* **Work instructions**: Reproduce every item below word for word, leaving out the pictures.

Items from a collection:
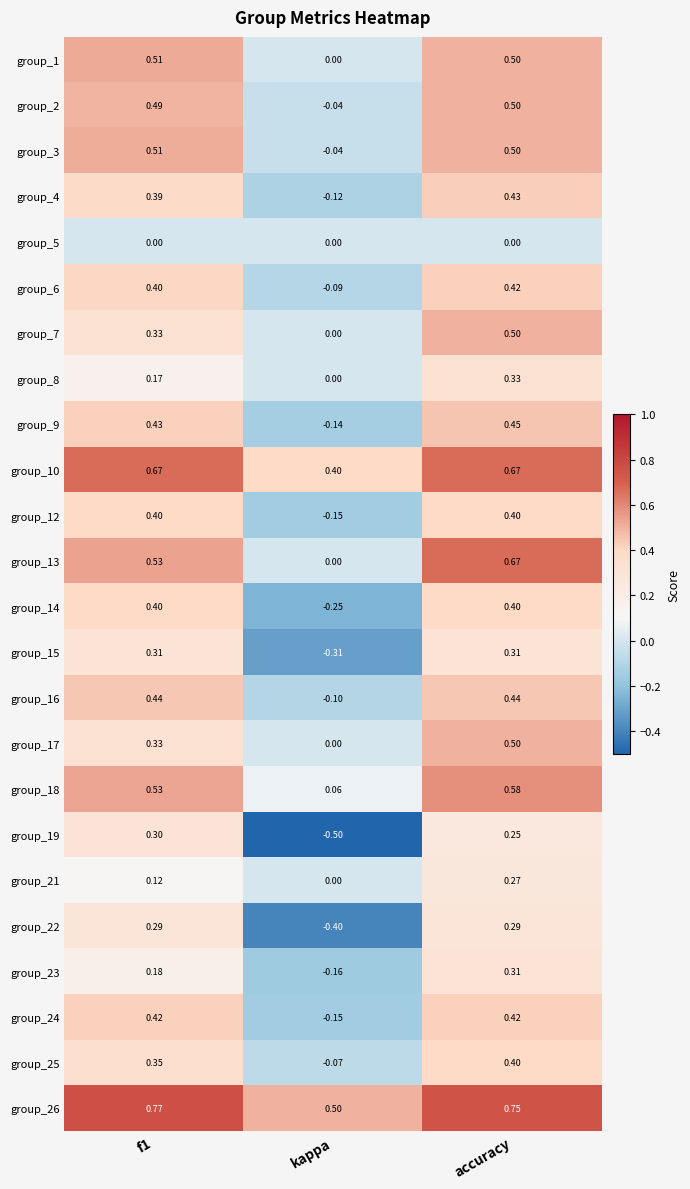

Which series changed the most between f1 and kappa?

group_19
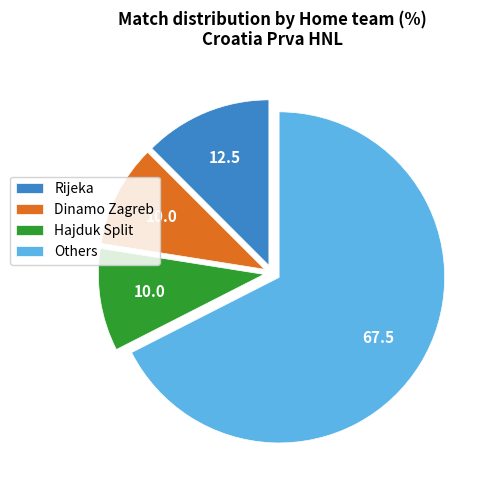

How many slices are in this pie chart?

4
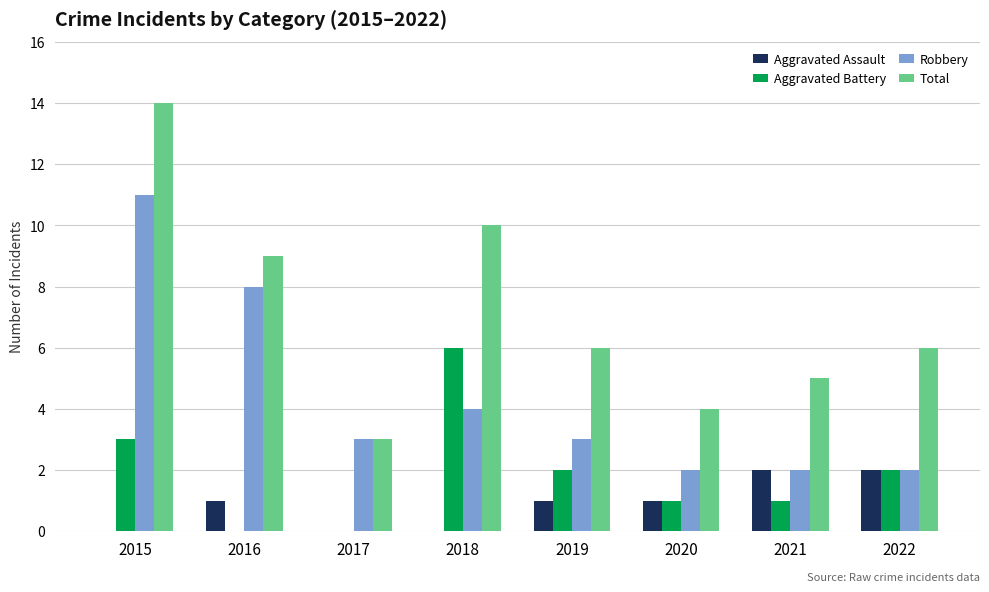

What are all the series names shown in the legend?

Aggravated Assault, Aggravated Battery, Robbery, Total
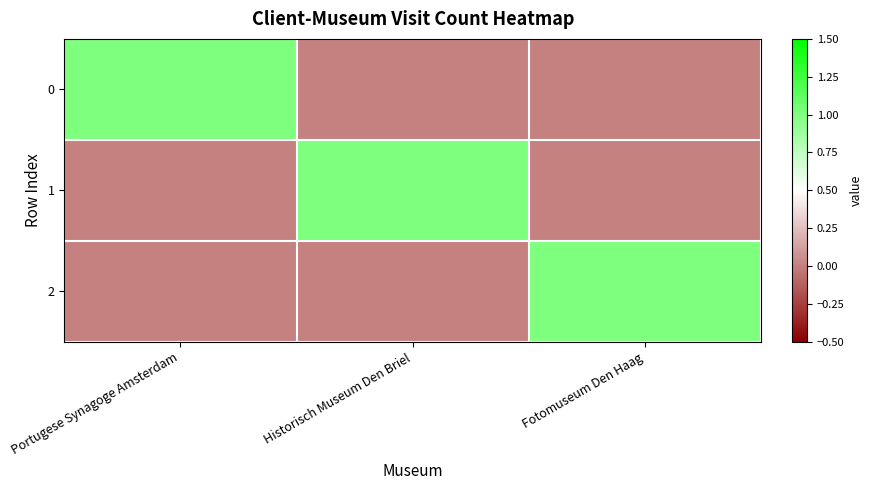

What is the total value across all series at Fotomuseum Den Haag?

1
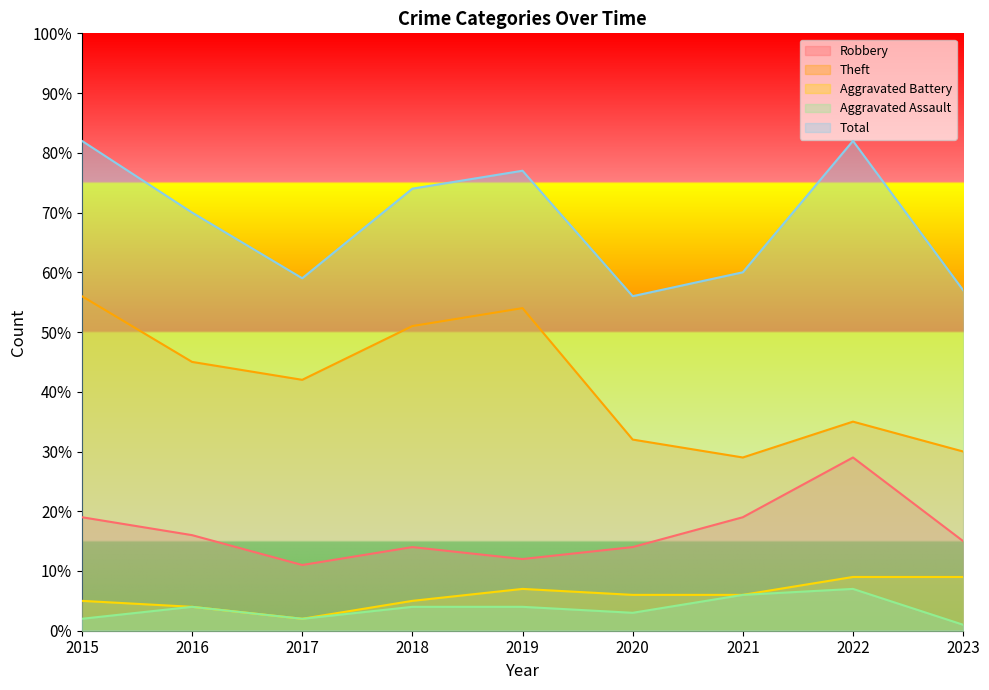

Which series has the widest spread of values?

Theft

* **Answer for the task**:
Which series changed the most between f1 and kappa?

group_19

How many slices are in this pie chart?

4

What are all the series names shown in the legend?

Aggravated Assault, Aggravated Battery, Robbery, Total

What is the total value across all series at Fotomuseum Den Haag?

1

Which series has the widest spread of values?

Theft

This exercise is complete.